Key Issues Encountered

Although any increase in entropy alongside a high GAE value seemed to individually improve mean reward, testing them in combination yielded suboptimal results. Any increase in entropy alongside GAE lambda would both individually inject variance into PPO updates, adding unnecessary noise in both advantage estimation and action selection and introducing large instability into the learning signal. For a contact-rich task like learning to walk, this quickly becomes untenable.

gSDE — and in particular the combination of gSDE with a high GAE — becomes more unstable than justifiable in later training, during what should be a policy refinement rather than an exploratory phase. Increased stochasticity during trajectory generation combined with amplified propagation of long-horizon reward information degraded credit assignment and created a model that was both brittle and too high in variance.

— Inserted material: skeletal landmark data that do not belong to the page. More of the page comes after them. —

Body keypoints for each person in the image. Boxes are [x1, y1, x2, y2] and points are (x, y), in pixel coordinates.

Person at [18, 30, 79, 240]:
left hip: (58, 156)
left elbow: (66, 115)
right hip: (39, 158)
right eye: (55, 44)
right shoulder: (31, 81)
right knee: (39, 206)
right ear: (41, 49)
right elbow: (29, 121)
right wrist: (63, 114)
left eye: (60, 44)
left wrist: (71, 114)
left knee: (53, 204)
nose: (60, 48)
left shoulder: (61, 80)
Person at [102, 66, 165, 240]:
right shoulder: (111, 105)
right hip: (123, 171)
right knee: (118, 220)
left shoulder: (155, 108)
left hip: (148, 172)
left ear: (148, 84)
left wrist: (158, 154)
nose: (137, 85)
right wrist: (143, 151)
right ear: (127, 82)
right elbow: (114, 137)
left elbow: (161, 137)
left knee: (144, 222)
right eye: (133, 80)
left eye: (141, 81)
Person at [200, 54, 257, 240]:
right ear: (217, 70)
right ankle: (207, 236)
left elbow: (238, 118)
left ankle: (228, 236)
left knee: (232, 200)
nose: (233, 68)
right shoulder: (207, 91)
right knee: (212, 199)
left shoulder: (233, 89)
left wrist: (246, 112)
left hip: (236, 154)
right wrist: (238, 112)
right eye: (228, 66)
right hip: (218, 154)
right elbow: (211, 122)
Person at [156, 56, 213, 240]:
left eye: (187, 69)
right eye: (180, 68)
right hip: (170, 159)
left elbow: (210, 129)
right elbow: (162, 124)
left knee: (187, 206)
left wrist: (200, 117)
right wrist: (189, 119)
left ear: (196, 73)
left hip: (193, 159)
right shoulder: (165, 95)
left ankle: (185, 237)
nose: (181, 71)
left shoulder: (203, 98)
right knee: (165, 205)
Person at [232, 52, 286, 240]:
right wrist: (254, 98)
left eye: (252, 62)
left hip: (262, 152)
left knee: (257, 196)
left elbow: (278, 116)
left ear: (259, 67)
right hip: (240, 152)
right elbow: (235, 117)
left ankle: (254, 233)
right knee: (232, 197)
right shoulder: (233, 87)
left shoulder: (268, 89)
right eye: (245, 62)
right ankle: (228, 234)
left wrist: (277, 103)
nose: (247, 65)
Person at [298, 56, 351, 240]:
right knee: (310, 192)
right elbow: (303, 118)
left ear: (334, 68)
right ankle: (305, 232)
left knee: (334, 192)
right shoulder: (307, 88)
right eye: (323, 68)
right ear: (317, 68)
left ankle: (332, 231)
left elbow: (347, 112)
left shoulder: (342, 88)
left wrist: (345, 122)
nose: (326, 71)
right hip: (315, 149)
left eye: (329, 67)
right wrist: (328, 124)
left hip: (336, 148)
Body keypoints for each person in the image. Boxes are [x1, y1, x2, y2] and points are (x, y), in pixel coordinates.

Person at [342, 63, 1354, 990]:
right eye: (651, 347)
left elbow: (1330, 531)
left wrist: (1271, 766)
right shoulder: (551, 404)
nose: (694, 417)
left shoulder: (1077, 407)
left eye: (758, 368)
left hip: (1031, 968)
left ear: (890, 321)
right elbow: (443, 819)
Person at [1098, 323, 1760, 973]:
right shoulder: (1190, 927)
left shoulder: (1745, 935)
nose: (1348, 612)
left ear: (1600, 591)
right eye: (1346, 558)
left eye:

Parallel environment sampling increased throughput but caused the model to optimize too aggressively in late training, leading to brittleness as the policy drifted. I was too time-constrained to investigate fixes specifically, but it remains a promising direction.

Conclusions & Next Steps

Overall, I conclude that curriculum learning-style optimizations of tradeoffs between exploration/exploitation and advantage/reward are among the most crucial parts of training an MLP for this environment. Observation normalization unequivocally improved training stability. The effectiveness of gSDE seemed limited by the dominance of stability and reward-structure challenges rather than insufficient exploration noise; similarly, parallel environment sampling seemed ill-suited to the training of a stable model given the scope of this project.

Improvements with further investigation would include: correlating optimization epochs with rollouts and other training data; exploiting parallel data collection using off-policy algorithms with experience replay (Haarnoja et al., 2018; Fujimoto et al., 2018); or further tweaking KL-based trust-region constraints to preserve training stability.

Works Cited

Farama Foundation. (2023). Gymnasium. https://gymnasium.farama.org

Fujimoto, S., Hoof, H., and Meger, D. (2018). Addressing function approximation error in actor-critic methods. Proceedings of the 35th International Conference on Machine Learning (ICML).

Haarnoja, T., Zhou, A., Abbeel, P., and Levine, S. (2018). Soft actor-critic: off-policy maximum entropy deep reinforcement learning with a stochastic actor. Proceedings of the 35th International Conference on Machine Learning (ICML).

OpenAI. (2018). Spinning up in deep reinforcement learning. https://spinningup.openai.com

Raffin, A., et al. (2021). Stable-Baselines3: reliable reinforcement learning implementations. Journal of Machine Learning Research, 22(268), 1–8.

Raffin, A., Kober, J., and Stulp, F. (2020). Smooth exploration for robotic reinforcement learning. arXiv:2005.05719.

Schulman, J., et al. (2016). High-dimensional continuous control using generalized advantage estimation. arXiv:1506.02438.

Schulman, J., et al. (2017). Proximal policy optimization algorithms. arXiv:1707.06347.